▸ **EXTRACTED ENTRIES**:
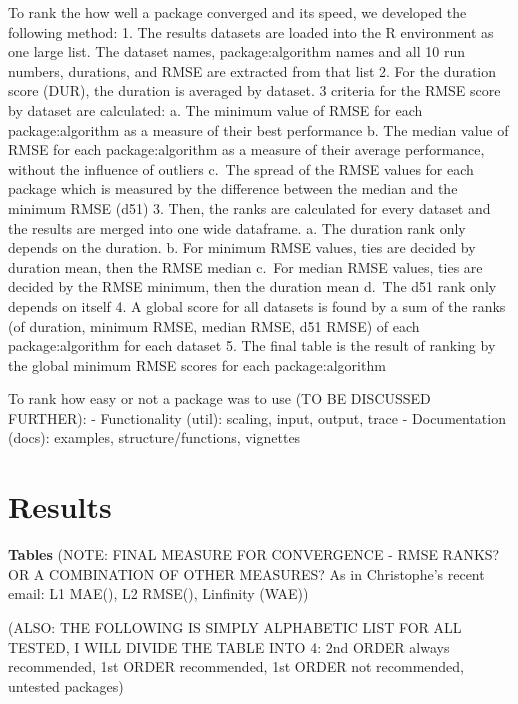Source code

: To rank the how well a package converged and its speed, we developed the
following method: 1. The results datasets are loaded into the R
environment as one large list. The dataset names, package:algorithm
names and all 10 run numbers, durations, and RMSE are extracted from
that list 2. For the duration score (DUR), the duration is averaged by
dataset. 3 criteria for the RMSE score by dataset are calculated: a. The
minimum value of RMSE for each package:algorithm as a measure of their
best performance b. The median value of RMSE for each package:algorithm
as a measure of their average performance, without the influence of
outliers c.~The spread of the RMSE values for each package which is
measured by the difference between the median and the minimum RMSE (d51)
3. Then, the ranks are calculated for every dataset and the results are
merged into one wide dataframe. a. The duration rank only depends on the
duration. b. For minimum RMSE values, ties are decided by duration mean,
then the RMSE median c.~For median RMSE values, ties are decided by the
RMSE minimum, then the duration mean d.~The d51 rank only depends on
itself 4. A global score for all datasets is found by a sum of the ranks
(of duration, minimum RMSE, median RMSE, d51 RMSE) of each
package:algorithm for each dataset 5. The final table is the result of
ranking by the global minimum RMSE scores for each package:algorithm

To rank how easy or not a package was to use (TO BE DISCUSSED FURTHER):
- Functionality (util): scaling, input, output, trace - Documentation
(docs): examples, structure/functions, vignettes

\hypertarget{results}{%
\section{Results}\label{results}}

\textbf{Tables} (NOTE: FINAL MEASURE FOR CONVERGENCE - RMSE RANKS? OR A
COMBINATION OF OTHER MEASURES? As in Christophe's recent email: L1
MAE(), L2 RMSE(), Linfinity (WAE))

(ALSO: THE FOLLOWING IS SIMPLY ALPHABETIC LIST FOR ALL TESTED, I WILL
DIVIDE THE TABLE INTO 4: 2nd ORDER always recommended, 1st ORDER
recommended, 1st ORDER not recommended, untested packages)

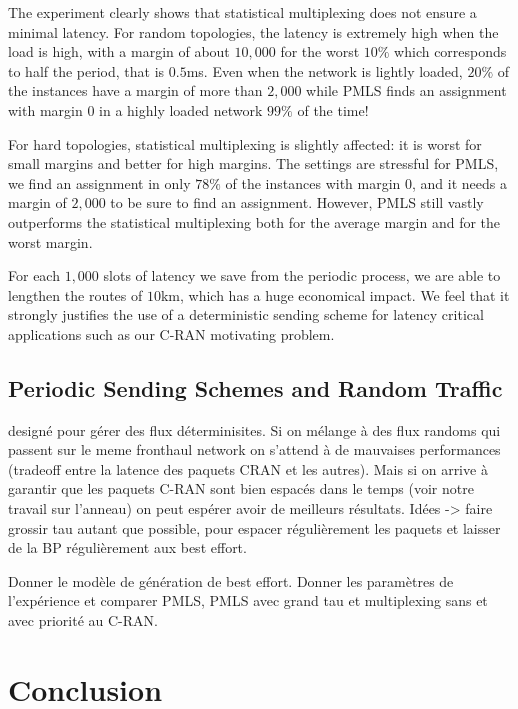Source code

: \documentclass[10pt, conference, letterpaper]{IEEEtran}
\begin{document}
    The experiment clearly shows that statistical multiplexing does not ensure a minimal latency. 
    For random topologies, the latency is extremely high when the load is high, with a margin of about $10,000$ for the worst $10\%$ which corresponds to half the period, that is $0.5$ms. Even when the network is lightly loaded, $20\%$ of the instances have a margin of more than $2,000$ while PMLS finds an assignment with margin $0$ in a highly loaded network $99\%$ of the time! 
    
    For hard topologies, statistical multiplexing is slightly affected: it is worst for small margins and better for high margins. The settings are stressful for PMLS, we find an assignment in only $78\%$ of the instances with margin $0$, and it needs a margin of $2,000$ to be sure to find an assignment. However, PMLS still vastly outperforms the statistical multiplexing both for the average margin and for the worst margin. 
    
    For each $1,000$ slots of latency we save from the periodic process, we are able to lengthen the routes of $10$km, which has a huge economical impact. We feel that it strongly justifies the use of a deterministic sending scheme for latency critical applications such as our C-RAN motivating problem.    
     
    \subsection{Periodic Sending Schemes and Random Traffic}

    designé pour gérer des flux déterminisites. Si on mélange à des flux randoms qui passent sur le meme
    fronthaul network  on s'attend à de mauvaises performances (tradeoff entre la latence des paquets CRAN 
    et les autres). Mais si on arrive à garantir que les paquets C-RAN sont bien espacés dans le temps (voir notre travail sur l'anneau) on peut espérer avoir de meilleurs résultats.
    Idées -> faire grossir tau autant que possible, pour espacer régulièrement les paquets et 
    laisser de la BP régulièrement aux best effort. 

    Donner le modèle de génération de best effort.
    Donner les paramètres de l'expérience et comparer PMLS, PMLS avec grand tau et multiplexing
    sans et avec priorité au C-RAN.



 \section{Conclusion}
\end{document}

▸ **WORK TO BE COMPLETED**:
In the listing above, find the line with "environment as one" and the line with "merged into one", then print exactly those lines and every line between them.

▸ **RESULT OF THE EXERCISE**:
environment as one large list. The dataset names, package:algorithm
names and all 10 run numbers, durations, and RMSE are extracted from
that list 2. For the duration score (DUR), the duration is averaged by
dataset. 3 criteria for the RMSE score by dataset are calculated: a. The
minimum value of RMSE for each package:algorithm as a measure of their
best performance b. The median value of RMSE for each package:algorithm
as a measure of their average performance, without the influence of
outliers c.~The spread of the RMSE values for each package which is
measured by the difference between the median and the minimum RMSE (d51)
3. Then, the ranks are calculated for every dataset and the results are
merged into one wide dataframe. a. The duration rank only depends on the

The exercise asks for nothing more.